Exercise aim
One number is all that is asked for: the number of lines below that hold the string "experiment".

Source material
################

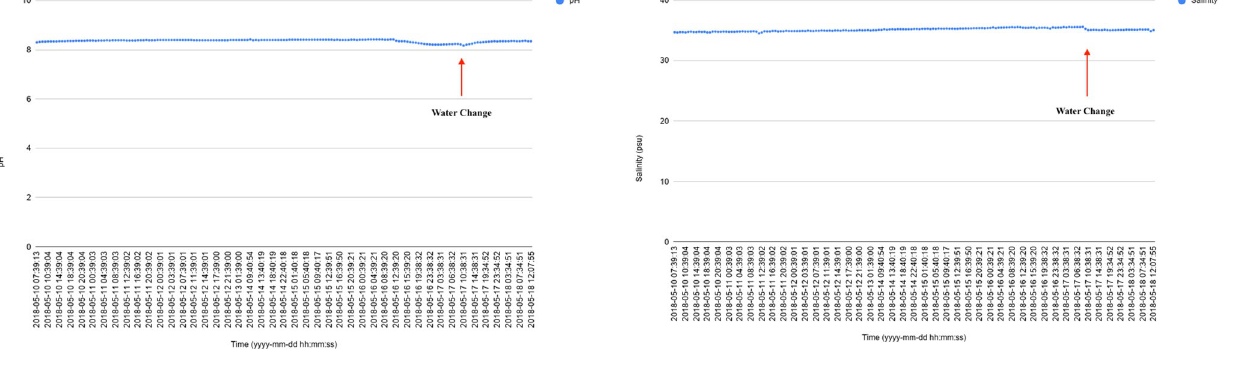
Fig. 13 pH data from multi-sensor node while monitoring the Kob experiment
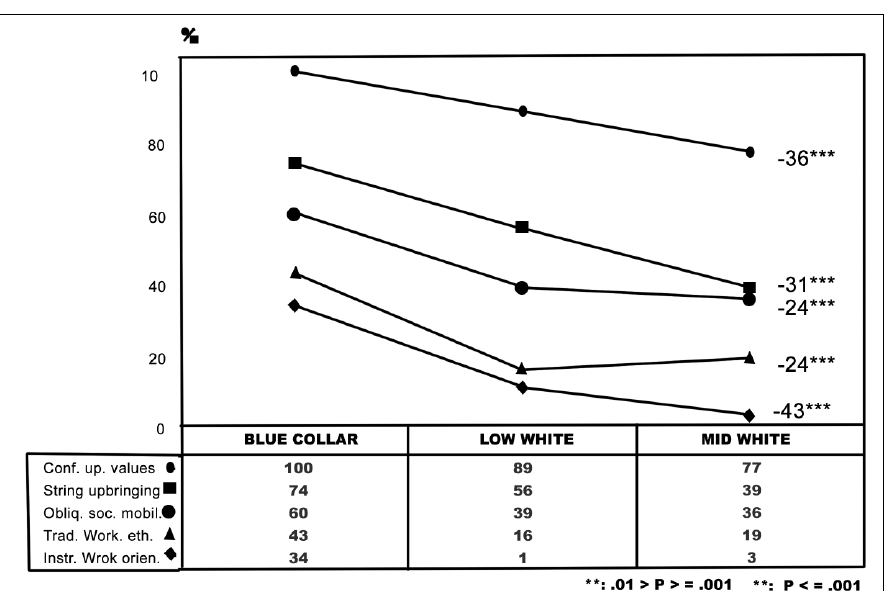
Difference between the three occupational groups on the socio- cultural scales, in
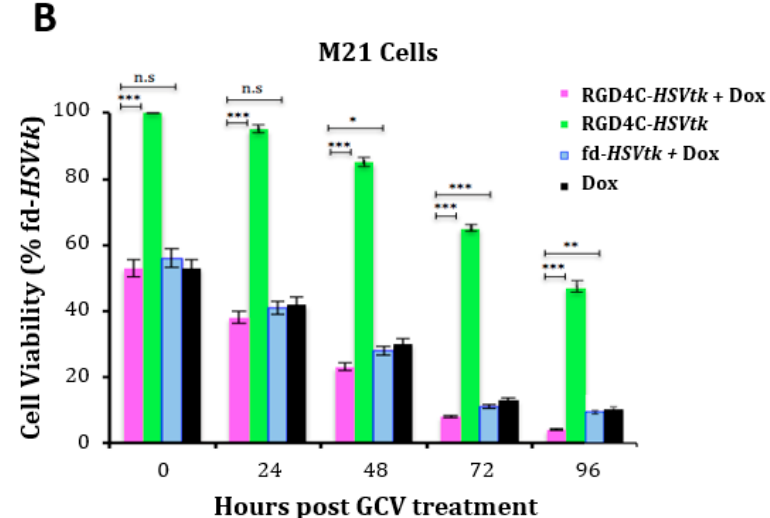
Figure 2. Dox amplifies the suicide gene killing of cancer cells by targeted RGD4C / AAVP- HSVtk . 9L ( A ) and M21 ( B ) cancer cells grown in 48-well plates, 60–80% confluent, were transduced with the targeted RGD4C / AAVP- HSVtk (RGD4C- HSVtk ) vector carrying the HSVtk gene or control nontargeted AAVP- HSVtk (fd- HSVtk ) in the presence or absence of Dox, 0.5 µ M for 9L and 0.6 µ M for M21 cells. The cells were treated with GCV (20 µ M) at day 3 post-vector transduction and renewed daily. Cancer cell killing was quantified at 0, 24, 48, 72 and 96 h post-GCV treatment by using the trypan blue exclusion methodology. Results were normalized to the nontargeted fd- HSVtk vector. The experiments were repeated twice in triplicates, and the results shown are representative of one experiment. * p < 0.05, ** p < 0.01, *** p < 0.00 and n.s: nonsignificant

################

Answer box
2